>> BEGIN Excerpted text

Modern Monetary Theory (MMT) is in the news a lot lately. And that has resulted in a number of “critiques”. Most of these critiques are, to be blunt, trash. You see, the thing is, MMT is really, really confusing and most people don’t get it right at first. So we tend to see lots of “critiques” of MMT that aren’t based on a sound understanding of it. I know this because I went through a phase almost 10 years ago where I first encountered MMT, thought it was largely right and then realized it had some potential problems. I critiqued it and learned along the way that some of my early critiques were wrong. I’ve learned a lot over this time and I still think there’s a lot more good than bad in MMT. But for those interested, here’s how I see the good, the bad and the ugly in MMT.

First, it’s useful to provide an overview of what MMT actually is because this is what trips most people up. MMT is a macroeconomic theory of full employment and price stability that argues that the government is the monopoly supplier of money. Because it issues THE money (currency) it can always afford to spend in nominal terms. In other words, the government cannot run out of money. This also means that the traditional idea that the government needs money before it spends is misleading. The government doesn’t need our tax dollars to spend money because it can literally print money if it has to.

Further, the government causes all sorts of problems by creating a currency. This includes the need to obtain money from the government to pay taxes in the money that it creates as well as the need to obtain jobs so we can obtain an income denominated in the currency that the government requires those taxes to be paid in. So, MMT argues that unemployment and a shortage of desired financial assets can result if the government does not spend enough into the economy. They propose to resolve this mainly through a Job Guarantee program that would provide full employment to everyone willing to work. The Job Guarantee is an essential part of the theory because it is the element that supposedly solves the problem of full employment and price stability.

Importantly, MMT does not say deficits don’t matter or that the government has NO constraint. While the government has no nominal budget constraint it does have a real budget constraint (ie, inflation).

Okay, I don’t agree with all of that, but it’s a decent general description of how the monetary system works. Anyhow, moving on….

The Good. 

1) MMT gets banking right. This is a biggie because mainstream economists have had this confused for a long time and it’s distorted the way we emphasize certain policies and ideas. The traditional money multiplier is wrong and MMT advocates have long emphasized endogenous money.

>> END Excerpted text

Stated task A - Rewrite the paragraph of the MMT excerpt that begins "First, it's useful to provide an overview" as a short bulleted list that keeps its main facts.

>> BEGIN Stored records

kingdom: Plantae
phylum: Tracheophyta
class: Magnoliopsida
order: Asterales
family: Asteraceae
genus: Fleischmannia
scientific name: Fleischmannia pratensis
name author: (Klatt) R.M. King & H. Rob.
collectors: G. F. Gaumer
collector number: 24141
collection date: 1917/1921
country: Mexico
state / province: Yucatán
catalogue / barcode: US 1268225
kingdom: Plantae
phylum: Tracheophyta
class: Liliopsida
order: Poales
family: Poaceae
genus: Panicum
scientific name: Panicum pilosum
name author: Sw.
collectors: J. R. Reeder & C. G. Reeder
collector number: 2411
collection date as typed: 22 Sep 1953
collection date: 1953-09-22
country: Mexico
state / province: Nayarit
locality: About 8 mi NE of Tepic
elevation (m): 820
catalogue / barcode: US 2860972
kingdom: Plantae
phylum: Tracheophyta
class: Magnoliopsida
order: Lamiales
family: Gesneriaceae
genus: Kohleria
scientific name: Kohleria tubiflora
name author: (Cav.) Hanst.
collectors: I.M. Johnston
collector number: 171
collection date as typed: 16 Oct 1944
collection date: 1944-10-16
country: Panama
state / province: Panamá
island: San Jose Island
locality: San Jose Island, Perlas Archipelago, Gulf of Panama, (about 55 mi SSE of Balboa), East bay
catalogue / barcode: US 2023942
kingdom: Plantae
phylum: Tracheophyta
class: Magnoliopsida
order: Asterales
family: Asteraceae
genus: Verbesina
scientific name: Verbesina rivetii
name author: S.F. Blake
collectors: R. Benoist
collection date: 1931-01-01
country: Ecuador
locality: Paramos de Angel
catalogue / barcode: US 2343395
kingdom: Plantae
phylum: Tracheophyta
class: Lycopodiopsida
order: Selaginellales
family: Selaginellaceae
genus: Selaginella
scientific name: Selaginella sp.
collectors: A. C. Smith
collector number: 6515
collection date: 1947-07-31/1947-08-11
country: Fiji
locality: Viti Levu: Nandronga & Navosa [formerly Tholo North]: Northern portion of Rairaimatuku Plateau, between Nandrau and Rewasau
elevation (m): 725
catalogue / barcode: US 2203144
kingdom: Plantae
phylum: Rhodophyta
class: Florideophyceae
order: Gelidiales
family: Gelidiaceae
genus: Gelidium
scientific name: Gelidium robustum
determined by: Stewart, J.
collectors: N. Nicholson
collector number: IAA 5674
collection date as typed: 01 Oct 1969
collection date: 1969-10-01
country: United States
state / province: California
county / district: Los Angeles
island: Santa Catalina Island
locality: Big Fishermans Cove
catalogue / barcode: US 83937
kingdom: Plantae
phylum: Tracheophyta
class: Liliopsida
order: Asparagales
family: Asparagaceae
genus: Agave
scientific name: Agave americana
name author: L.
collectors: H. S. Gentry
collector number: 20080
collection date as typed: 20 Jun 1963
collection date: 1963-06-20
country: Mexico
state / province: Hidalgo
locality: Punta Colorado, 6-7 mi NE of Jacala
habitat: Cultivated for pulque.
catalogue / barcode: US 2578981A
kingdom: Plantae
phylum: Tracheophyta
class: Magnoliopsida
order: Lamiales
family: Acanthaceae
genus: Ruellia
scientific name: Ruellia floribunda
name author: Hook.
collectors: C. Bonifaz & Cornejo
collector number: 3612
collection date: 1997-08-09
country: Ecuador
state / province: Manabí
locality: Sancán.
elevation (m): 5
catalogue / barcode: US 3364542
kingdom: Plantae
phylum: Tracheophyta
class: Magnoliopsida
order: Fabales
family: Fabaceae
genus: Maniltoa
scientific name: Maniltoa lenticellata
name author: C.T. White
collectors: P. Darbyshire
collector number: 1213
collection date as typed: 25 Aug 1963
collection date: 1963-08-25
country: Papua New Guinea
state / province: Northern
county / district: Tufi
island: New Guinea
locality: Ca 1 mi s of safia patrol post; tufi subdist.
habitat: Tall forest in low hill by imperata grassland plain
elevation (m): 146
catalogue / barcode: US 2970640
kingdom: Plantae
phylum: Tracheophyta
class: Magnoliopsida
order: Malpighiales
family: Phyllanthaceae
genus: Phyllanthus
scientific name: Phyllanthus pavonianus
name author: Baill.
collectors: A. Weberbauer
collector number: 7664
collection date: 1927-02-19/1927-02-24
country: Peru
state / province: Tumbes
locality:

>> END Stored records

Stated task B - Copy out the plant sheet entries word for word, beginning with the first line of the entries and continuing through the line that contains "collectors: A. C. Smith".

Expected answer A -
- MMT is a macroeconomic theory of full employment and price stability.
- It holds that the government is the monopoly supplier of money.
- Because the government issues the currency, it can always afford to spend in nominal terms and cannot run out of money.
- The traditional idea that the government needs money before it spends is therefore misleading.
- The government doesn't need tax dollars to spend, since it can print money if it has to.

Expected answer B -
kingdom: Plantae
phylum: Tracheophyta
class: Magnoliopsida
order: Asterales
family: Asteraceae
genus: Fleischmannia
scientific name: Fleischmannia pratensis
name author: (Klatt) R.M. King & H. Rob.
collectors: G. F. Gaumer
collector number: 24141
collection date: 1917/1921
country: Mexico
state / province: Yucatán
catalogue / barcode: US 1268225
kingdom: Plantae
phylum: Tracheophyta
class: Liliopsida
order: Poales
family: Poaceae
genus: Panicum
scientific name: Panicum pilosum
name author: Sw.
collectors: J. R. Reeder & C. G. Reeder
collector number: 2411
collection date as typed: 22 Sep 1953
collection date: 1953-09-22
country: Mexico
state / province: Nayarit
locality: About 8 mi NE of Tepic
elevation (m): 820
catalogue / barcode: US 2860972
kingdom: Plantae
phylum: Tracheophyta
class: Magnoliopsida
order: Lamiales
family: Gesneriaceae
genus: Kohleria
scientific name: Kohleria tubiflora
name author: (Cav.) Hanst.
collectors: I.M. Johnston
collector number: 171
collection date as typed: 16 Oct 1944
collection date: 1944-10-16
country: Panama
state / province: Panamá
island: San Jose Island
locality: San Jose Island, Perlas Archipelago, Gulf of Panama, (about 55 mi SSE of Balboa), East bay
catalogue / barcode: US 2023942
kingdom: Plantae
phylum: Tracheophyta
class: Magnoliopsida
order: Asterales
family: Asteraceae
genus: Verbesina
scientific name: Verbesina rivetii
name author: S.F. Blake
collectors: R. Benoist
collection date: 1931-01-01
country: Ecuador
locality: Paramos de Angel
catalogue / barcode: US 2343395
kingdom: Plantae
phylum: Tracheophyta
class: Lycopodiopsida
order: Selaginellales
family: Selaginellaceae
genus: Selaginella
scientific name: Selaginella sp.
collectors: A. C. Smith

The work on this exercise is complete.